Time Warner to Toss Out Wrestling
Media giant Time Warner Inc. agreed to sell the money-losing World Championship Wrestling operation Thursday as part of an effort to remake the company now that it has been acquired by America Online Inc.
While terms weren’t disclosed, Time Warner’s TBS cable television unit will keep a minority stake in the wrestling business and long-term rights to continue broadcasting the programming on its TNT and TBS cable outlets.
The sale of the wrestling operation is part of a broader housecleaning in Warner’s cable operations, marking the diminution of WCW’s chief backer, Ted Turner, within the new company.
The announcement of the sale to closely held Fusient Media Ventures, a group of investors including the creators of the cable television channel Classic Sports Network, comes on the same day the Federal Communications Commission gave its approval of the AOL Time Warner deal.
Declining viewership for WCW programs has been dragging down revenue at TNT and TBS, particularly as advertisers flocked to the rival World Wrestling Federation on Viacom’s UPN. WCW lost an estimated $80 million last year, but TBS executives said they still believe wrestling is a growing market.
WCW’s twice-weekly broadcasts remain among the top-rated programs on TBS and TNT.
Bradley Siegel, president of TBS Inc.'s general entertainment networks, said the sale to Fusient shouldn’t be viewed as Time Warner laying down its arms.
The merged AOL Time Warner “is a very different business than WWF,” he said.
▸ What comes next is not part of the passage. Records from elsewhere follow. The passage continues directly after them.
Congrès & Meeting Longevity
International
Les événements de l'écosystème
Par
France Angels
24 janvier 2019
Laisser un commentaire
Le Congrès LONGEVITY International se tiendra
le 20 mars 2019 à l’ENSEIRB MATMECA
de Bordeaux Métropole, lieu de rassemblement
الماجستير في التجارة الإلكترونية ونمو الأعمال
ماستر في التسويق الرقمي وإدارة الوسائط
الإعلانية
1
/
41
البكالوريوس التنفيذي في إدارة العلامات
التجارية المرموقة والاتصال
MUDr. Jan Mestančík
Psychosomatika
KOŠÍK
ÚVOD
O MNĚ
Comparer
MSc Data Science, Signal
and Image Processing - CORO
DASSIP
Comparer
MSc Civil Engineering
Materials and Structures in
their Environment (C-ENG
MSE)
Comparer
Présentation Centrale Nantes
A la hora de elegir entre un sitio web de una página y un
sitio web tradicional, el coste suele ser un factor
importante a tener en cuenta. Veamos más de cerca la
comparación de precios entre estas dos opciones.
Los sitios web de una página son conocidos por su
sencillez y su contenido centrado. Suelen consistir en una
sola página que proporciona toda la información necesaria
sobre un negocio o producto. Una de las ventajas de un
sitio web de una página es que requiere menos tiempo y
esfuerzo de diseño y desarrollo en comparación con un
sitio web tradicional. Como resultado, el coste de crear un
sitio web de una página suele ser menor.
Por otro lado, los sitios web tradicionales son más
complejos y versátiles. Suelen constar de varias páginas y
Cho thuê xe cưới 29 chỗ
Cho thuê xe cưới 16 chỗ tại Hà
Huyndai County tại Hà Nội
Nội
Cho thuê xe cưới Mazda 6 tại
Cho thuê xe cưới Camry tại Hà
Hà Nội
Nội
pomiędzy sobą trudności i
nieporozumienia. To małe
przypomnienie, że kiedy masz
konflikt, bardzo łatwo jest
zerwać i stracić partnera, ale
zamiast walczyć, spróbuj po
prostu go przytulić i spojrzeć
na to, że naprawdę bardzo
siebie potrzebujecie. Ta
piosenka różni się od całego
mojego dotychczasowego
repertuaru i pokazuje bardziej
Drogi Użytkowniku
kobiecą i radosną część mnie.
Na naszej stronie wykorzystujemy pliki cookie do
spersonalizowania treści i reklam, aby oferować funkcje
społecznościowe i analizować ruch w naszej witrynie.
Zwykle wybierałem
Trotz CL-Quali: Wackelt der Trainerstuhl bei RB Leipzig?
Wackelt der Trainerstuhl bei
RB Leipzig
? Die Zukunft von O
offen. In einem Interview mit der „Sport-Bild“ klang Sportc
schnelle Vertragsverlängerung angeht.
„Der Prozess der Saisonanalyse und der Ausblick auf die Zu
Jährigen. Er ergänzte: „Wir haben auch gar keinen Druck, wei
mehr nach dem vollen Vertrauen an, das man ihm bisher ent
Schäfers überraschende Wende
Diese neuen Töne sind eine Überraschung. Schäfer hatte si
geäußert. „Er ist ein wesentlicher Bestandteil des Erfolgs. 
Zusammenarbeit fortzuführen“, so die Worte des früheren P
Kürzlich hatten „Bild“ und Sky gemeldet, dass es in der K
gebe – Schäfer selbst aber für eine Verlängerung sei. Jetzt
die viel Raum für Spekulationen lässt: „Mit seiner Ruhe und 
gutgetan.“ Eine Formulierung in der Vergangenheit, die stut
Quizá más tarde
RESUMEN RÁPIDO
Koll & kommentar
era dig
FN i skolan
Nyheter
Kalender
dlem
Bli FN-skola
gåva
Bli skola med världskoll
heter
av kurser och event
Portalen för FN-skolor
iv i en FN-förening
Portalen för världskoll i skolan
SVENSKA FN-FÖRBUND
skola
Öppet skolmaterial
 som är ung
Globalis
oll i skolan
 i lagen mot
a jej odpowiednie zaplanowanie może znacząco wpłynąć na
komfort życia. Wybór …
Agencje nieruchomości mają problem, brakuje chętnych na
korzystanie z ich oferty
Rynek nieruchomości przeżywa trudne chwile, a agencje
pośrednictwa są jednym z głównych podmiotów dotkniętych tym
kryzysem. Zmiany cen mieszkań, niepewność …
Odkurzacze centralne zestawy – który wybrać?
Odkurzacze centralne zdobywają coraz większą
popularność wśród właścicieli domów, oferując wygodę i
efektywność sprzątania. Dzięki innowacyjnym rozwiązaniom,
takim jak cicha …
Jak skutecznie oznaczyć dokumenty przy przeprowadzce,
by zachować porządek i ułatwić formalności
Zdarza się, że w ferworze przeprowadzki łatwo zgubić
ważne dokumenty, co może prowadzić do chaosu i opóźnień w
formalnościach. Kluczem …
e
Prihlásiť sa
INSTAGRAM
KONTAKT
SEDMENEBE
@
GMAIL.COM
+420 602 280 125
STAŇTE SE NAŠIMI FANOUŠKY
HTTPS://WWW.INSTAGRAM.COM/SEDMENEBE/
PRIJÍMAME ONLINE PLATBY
Wrestling “is their business, exclusively. As the company continued to grow and evolve, we realized wrestling was not a core business for us. [And] it was better operated outside the confines of [Time Warner]. I don’t think it’s throwing in the towel at all.”
Analysts agree there is room for competition in the wrestling market, but said the WWF’s dominance may prove difficult to overcome.
“WCW is going to have a hard time competing in the marketplace,” said Chris Dixon, a media analyst at UBS Warburg. But he said Time Warner could ultimately benefit from the deal because it still holds the broadcast rights for WCW shows. “If the [WCW] is able to turn around, all of a sudden [Turner will] benefit.”
But WCW has a steep road to climb after competing with WWF for more than a decade. Turner purchased and renamed the business in 1988, adding it to TNT’s prime-time lineup in 1995. The next year, WCW began toying with higher production values and more elaborate “story lines,” the behind-the-scenes soap operas that form a backdrop for the wrestling matches.
WCW took the lead in the ratings and kept it for more than 80 consecutive weeks before the WWF roared back with raunchier story lines of its own.
WCW has tried to slow down its rival, even hiring away WWF writers, but continued to fall behind in the ratings. Critics said Turner overpaid for WWF stars, many of whom faded under his tent, and wasn’t willing to push the envelope like the WWF’s chief, Vince McMahon.
“WCW was never comfortable pushing the envelope the way the WWF does,” said one cable programming executive. “WWF is like a slow-motion train wreck, and WCW could never tap into the teen libido in quite the same way. Family values and wrestling just don’t mix.”
WCW isn’t the only Turner operation facing changes under the AOL Time Warner corporate structure, with hundreds of layoffs rumored to be coming at CNN as early as next week. The layoffs, which are expected to hit CNN’s online operations hardest, are part of a wide-ranging restructuring of AOL Time Warner.
Following completion of the merger, Turner is expected to relinquish his operating role, which includes supervision of the cable operation.
Time Warner shares on Thursday closed at $71.19 on the New York Stock Exchange, up $4.19 on the news of the FCC’s approval of its acquisition by AOL.